Wallfahrt zur Maria in Mariabuchen
 
 
Mitten im Buchenthal, östlich von Lohr am Main, findet sich eine der wichtigsten Wallfahrten zur Mutter Gottes im Spessart.

Das Tal war einst die kürzeste Verbindung zwischen Lohr und Karlstadt. Heute zieht es sehr viele Pilger zu der beschaulichen Marienkirche und dem Kloster.

Die Kirche wurde 1701 eingeweiht, doch der Legende nach war Mariabuchen schon seit dem Mittelalter Wallfahrtsort zur Mutter Gottes.

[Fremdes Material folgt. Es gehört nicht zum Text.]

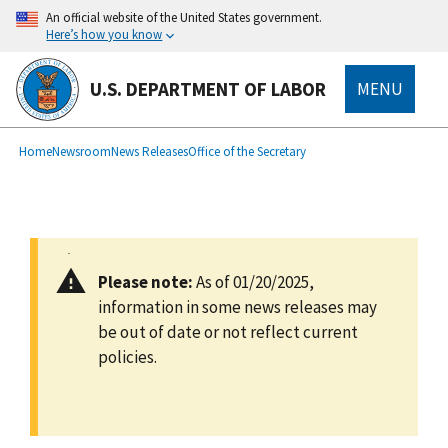
main
An official website of the United States government.
content
Here’s how you know
U.S. DEPARTMENT OF LABOR
MENU
submenu
Breadcrumb
Home
Newsroom
News Releases
Office of the Secretary
Please note:
As of 01/20/2025,
information in some news releases may
be out of date or not reflect current
policies.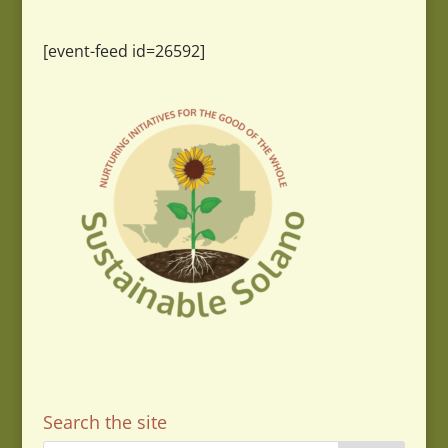
[event-feed id=26592]
Search the site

Ein Hirte stellte eine selbst geschnitzte Marienfigur in ein Astloch einer Buche. Er errichtete sich so selbst einen kleinen Altar um zur Mutter Gottes beten zu können. Die Figur wuchs im Laufe der Jahre ein und die anfänglichen Wallfahrten zur Mutter Gottes gerieten wieder in Vergessenheit.

Doch es schaffte kein Ungläubiger an jenem Baum vorbei zu gehen.

Ein Wanderer war damals so erzürnt darüber, dass er sein Schwert in die Buche stieß. Es ertönten die Worte „Oh Weh“ und an der Spitze des Schwertes zeigte sich Blut. Aus lauter Schock darüber war der Ungläubige unfähig sich zu bewegen. Erst vorbei ziehende Christen und die Bekehrung des Mannes konnten ihn von seiner Starre befreien.

In der Buche fanden sie die Marienfigur mit dem Schwertstich auf deren Rückseite.

So flammte die Wallfahrt zur Mutter Gottes wieder auf und zeigt sich auch heute noch äußerster Beliebtheit.